[The input Boundary: Start]

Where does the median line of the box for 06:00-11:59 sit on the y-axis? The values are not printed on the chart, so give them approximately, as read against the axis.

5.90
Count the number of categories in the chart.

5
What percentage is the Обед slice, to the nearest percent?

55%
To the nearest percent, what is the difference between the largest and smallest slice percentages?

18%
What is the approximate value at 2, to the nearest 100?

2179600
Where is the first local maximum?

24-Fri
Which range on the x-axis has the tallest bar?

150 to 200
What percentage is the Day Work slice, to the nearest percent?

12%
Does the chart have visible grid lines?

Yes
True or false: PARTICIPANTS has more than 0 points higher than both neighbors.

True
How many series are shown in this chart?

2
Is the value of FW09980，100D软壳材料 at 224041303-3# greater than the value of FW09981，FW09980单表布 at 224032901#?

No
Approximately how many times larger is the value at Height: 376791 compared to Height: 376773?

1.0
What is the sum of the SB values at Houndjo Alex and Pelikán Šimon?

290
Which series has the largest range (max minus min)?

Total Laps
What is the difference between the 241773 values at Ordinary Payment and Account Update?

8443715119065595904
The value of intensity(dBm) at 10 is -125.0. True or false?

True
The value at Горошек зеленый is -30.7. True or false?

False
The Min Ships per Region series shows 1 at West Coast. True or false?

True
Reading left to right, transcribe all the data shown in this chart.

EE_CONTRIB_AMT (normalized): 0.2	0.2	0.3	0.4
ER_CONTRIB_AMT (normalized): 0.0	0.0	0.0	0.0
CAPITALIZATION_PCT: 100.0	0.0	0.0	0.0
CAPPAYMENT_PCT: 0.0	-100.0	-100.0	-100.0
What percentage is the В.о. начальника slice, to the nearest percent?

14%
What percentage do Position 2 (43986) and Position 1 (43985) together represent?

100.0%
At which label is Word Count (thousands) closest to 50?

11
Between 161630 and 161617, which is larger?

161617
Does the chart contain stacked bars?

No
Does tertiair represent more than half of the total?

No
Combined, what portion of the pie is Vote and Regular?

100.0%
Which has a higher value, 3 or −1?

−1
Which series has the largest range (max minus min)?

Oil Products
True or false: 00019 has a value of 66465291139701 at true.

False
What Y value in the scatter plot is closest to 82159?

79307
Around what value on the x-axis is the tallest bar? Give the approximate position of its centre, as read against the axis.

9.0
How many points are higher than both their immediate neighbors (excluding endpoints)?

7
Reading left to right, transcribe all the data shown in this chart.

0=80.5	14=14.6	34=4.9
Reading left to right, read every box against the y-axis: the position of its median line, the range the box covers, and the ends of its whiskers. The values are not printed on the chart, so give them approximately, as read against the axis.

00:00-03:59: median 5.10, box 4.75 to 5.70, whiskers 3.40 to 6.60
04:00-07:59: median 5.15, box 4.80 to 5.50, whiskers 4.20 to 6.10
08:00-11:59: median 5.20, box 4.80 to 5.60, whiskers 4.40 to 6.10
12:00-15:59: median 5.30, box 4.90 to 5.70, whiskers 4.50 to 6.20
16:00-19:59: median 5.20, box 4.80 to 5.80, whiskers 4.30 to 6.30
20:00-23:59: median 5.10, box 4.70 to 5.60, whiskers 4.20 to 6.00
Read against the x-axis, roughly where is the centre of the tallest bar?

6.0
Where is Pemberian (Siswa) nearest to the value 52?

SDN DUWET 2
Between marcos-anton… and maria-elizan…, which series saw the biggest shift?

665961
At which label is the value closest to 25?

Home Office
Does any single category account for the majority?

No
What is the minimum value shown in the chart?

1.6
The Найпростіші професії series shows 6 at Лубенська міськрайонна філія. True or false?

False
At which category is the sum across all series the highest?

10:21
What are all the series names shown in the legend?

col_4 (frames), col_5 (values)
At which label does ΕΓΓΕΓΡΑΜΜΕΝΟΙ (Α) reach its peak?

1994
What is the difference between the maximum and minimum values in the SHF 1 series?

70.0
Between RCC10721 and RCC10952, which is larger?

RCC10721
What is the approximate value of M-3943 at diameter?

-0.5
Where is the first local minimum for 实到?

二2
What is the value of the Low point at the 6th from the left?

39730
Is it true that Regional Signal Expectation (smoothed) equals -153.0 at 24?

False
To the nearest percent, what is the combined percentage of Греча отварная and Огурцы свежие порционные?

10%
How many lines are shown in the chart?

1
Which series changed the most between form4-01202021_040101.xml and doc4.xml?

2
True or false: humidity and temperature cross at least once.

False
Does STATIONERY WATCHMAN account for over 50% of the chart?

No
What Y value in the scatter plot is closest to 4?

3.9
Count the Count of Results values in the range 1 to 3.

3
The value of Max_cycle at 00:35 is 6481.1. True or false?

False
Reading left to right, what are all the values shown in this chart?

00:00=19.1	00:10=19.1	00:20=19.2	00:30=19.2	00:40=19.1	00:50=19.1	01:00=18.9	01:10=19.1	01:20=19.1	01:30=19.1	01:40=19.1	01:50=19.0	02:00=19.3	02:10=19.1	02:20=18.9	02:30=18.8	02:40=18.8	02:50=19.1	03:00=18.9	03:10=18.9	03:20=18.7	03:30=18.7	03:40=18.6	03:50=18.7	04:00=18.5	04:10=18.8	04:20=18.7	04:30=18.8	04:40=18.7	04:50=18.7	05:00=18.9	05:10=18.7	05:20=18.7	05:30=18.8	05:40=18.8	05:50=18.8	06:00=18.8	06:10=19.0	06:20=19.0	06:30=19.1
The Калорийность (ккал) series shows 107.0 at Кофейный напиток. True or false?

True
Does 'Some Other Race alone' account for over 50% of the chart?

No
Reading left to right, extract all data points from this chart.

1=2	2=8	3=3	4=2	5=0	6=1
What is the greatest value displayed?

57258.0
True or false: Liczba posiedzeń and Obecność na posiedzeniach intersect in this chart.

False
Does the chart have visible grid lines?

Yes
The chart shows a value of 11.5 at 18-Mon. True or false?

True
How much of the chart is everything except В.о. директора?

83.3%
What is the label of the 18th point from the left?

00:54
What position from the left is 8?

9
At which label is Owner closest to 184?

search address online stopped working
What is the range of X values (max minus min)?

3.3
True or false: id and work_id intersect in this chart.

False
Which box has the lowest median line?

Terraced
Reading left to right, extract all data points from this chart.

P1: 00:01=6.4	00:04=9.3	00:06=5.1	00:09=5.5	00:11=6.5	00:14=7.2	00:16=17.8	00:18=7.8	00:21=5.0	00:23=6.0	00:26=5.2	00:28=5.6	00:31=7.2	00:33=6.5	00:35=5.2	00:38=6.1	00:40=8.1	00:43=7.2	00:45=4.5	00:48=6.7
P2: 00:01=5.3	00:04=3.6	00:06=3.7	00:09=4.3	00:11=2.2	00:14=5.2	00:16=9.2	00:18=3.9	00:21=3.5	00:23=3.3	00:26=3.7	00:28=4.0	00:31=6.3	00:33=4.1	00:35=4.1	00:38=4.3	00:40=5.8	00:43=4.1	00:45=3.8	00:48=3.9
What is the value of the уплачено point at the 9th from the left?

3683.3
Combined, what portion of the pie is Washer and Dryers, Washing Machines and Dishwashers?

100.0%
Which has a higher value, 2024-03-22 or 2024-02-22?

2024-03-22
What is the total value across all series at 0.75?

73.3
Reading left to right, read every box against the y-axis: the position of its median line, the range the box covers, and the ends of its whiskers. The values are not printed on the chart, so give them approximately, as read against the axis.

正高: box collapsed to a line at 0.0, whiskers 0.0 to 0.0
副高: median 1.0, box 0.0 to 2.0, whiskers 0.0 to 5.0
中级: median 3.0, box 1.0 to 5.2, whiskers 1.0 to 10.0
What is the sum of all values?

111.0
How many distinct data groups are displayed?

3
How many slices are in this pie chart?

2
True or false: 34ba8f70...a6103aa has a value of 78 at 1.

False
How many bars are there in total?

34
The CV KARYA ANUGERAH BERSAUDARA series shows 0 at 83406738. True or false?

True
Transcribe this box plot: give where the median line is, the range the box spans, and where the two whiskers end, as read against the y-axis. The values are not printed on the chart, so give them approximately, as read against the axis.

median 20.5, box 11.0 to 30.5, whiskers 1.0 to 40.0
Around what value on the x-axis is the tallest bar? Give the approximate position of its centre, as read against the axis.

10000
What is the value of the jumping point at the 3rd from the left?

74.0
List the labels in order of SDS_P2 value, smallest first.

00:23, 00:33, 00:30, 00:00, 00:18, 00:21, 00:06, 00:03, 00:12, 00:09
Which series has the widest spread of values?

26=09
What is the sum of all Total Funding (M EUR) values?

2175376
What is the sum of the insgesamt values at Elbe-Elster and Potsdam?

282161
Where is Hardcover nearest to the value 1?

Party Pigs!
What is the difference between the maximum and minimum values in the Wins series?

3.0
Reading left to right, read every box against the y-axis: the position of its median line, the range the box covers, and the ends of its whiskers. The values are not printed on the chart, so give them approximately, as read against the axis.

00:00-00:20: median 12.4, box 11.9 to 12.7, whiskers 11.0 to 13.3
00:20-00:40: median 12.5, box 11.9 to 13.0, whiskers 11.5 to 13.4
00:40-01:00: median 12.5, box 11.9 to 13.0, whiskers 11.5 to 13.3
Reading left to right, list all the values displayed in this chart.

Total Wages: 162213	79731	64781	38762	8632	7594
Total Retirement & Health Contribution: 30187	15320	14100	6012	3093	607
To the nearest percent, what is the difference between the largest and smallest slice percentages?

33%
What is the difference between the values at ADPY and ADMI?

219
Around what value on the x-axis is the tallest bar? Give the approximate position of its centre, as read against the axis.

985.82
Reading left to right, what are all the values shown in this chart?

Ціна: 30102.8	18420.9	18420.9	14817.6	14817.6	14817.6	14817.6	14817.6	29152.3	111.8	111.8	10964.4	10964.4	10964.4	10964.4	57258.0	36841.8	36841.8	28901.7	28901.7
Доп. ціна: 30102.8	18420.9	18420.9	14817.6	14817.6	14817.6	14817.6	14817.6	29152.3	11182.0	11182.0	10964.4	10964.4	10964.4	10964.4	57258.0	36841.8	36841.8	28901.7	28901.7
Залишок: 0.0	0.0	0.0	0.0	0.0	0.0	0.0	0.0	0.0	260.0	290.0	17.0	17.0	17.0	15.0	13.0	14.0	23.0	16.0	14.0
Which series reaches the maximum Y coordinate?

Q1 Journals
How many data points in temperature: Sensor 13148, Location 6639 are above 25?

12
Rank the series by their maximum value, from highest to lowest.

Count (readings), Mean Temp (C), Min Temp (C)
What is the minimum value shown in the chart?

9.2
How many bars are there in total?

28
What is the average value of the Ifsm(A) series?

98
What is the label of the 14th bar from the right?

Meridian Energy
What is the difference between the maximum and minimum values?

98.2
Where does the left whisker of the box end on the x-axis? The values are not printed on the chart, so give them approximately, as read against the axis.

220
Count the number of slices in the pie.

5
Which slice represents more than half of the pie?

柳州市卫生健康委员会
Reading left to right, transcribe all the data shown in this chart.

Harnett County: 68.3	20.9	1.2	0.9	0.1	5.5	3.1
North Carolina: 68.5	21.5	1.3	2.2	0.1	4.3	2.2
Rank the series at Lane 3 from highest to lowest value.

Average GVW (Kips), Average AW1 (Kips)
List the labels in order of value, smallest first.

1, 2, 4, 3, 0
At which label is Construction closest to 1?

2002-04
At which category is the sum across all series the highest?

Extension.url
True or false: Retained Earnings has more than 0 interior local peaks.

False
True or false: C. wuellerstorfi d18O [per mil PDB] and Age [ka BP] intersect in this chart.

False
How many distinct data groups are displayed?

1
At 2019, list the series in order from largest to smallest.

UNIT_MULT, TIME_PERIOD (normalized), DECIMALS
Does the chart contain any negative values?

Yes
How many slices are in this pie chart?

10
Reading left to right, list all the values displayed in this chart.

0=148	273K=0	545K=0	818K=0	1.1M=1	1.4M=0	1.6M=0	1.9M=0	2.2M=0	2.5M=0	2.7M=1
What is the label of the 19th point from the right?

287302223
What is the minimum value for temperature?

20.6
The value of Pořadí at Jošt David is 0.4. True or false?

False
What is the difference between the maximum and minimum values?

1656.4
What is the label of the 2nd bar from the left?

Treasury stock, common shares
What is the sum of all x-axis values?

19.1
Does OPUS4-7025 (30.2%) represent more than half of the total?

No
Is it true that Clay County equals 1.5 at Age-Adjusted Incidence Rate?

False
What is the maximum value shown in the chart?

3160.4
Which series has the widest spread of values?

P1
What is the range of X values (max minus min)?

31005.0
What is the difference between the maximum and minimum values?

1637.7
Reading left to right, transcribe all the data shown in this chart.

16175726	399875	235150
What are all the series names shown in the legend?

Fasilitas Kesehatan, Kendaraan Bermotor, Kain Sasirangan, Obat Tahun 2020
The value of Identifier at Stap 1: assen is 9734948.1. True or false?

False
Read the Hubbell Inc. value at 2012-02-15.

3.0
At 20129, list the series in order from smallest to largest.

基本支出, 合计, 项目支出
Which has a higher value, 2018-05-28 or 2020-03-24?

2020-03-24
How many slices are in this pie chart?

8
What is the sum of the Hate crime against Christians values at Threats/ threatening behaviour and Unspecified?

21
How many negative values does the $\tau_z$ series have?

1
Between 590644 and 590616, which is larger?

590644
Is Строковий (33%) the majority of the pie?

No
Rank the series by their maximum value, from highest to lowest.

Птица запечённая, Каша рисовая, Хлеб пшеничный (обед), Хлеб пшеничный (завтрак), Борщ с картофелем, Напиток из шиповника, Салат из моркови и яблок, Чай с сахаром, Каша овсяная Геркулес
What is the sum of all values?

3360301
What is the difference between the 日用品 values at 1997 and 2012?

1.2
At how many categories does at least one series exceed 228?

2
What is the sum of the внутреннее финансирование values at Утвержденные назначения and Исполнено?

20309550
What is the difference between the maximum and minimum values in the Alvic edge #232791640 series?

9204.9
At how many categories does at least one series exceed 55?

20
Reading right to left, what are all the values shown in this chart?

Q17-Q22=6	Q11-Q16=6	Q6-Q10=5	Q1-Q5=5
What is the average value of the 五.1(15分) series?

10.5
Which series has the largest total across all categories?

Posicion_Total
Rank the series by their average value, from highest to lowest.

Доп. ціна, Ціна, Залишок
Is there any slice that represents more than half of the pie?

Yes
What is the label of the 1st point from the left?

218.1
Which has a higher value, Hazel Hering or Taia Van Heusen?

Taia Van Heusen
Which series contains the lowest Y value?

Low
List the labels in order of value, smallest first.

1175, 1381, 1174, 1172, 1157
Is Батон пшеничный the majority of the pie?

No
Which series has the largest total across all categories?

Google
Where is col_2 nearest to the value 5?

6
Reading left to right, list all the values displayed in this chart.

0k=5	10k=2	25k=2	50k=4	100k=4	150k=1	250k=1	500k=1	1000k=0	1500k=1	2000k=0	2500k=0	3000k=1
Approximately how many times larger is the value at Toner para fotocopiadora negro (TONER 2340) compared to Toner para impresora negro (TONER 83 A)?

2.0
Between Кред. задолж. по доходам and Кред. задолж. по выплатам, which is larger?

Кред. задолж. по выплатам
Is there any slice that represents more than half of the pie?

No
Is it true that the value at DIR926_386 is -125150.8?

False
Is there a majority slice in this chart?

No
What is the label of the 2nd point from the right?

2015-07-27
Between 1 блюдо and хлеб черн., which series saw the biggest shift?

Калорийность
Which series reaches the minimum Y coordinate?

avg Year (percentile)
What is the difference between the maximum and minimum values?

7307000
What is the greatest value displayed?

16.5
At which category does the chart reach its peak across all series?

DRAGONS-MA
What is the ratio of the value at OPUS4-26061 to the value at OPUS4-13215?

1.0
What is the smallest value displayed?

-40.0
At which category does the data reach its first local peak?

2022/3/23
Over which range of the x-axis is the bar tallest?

[The input Boundary: End]

Action item |
Render the listing lines as a Markdown table with two columns, Row and Listing line, skipping blank lines. Begin with the line containing "00:00-03:59: median 5.10, box" and continue through the line containing "What is the approximate value of".

Task solution |
| Row | Listing line |
|---|---|
| 1 | 00:00-03:59: median 5.10, box 4.75 to 5.70, whiskers 3.40 to 6.60 |
| 2 | 04:00-07:59: median 5.15, box 4.80 to 5.50, whiskers 4.20 to 6.10 |
| 3 | 08:00-11:59: median 5.20, box 4.80 to 5.60, whiskers 4.40 to 6.10 |
| 4 | 12:00-15:59: median 5.30, box 4.90 to 5.70, whiskers 4.50 to 6.20 |
| 5 | 16:00-19:59: median 5.20, box 4.80 to 5.80, whiskers 4.30 to 6.30 |
| 6 | 20:00-23:59: median 5.10, box 4.70 to 5.60, whiskers 4.20 to 6.00 |
| 7 | Read against the x-axis, roughly where is the centre of the tallest bar? |
| 8 | 6.0 |
| 9 | Where is Pemberian (Siswa) nearest to the value 52? |
| 10 | SDN DUWET 2 |
| 11 | Between marcos-anton… and maria-elizan…, which series saw the biggest shift? |
| 12 | 665961 |
| 13 | At which label is the value closest to 25? |
| 14 | Home Office |
| 15 | Does any single category account for the majority? |
| 16 | No |
| 17 | What is the minimum value shown in the chart? |
| 18 | 1.6 |
| 19 | The Найпростіші професії series shows 6 at Лубенська міськрайонна філія. True or false? |
| 20 | False |
| 21 | At which category is the sum across all series the highest? |
| 22 | 10:21 |
| 23 | What are all the series names shown in the legend? |
| 24 | col_4 (frames), col_5 (values) |
| 25 | At which label does ΕΓΓΕΓΡΑΜΜΕΝΟΙ (Α) reach its peak? |
| 26 | 1994 |
| 27 | What is the difference between the maximum and minimum values in the SHF 1 series? |
| 28 | 70.0 |
| 29 | Between RCC10721 and RCC10952, which is larger? |
| 30 | RCC10721 |
| 31 | What is the approximate value of M-3943 at diameter? |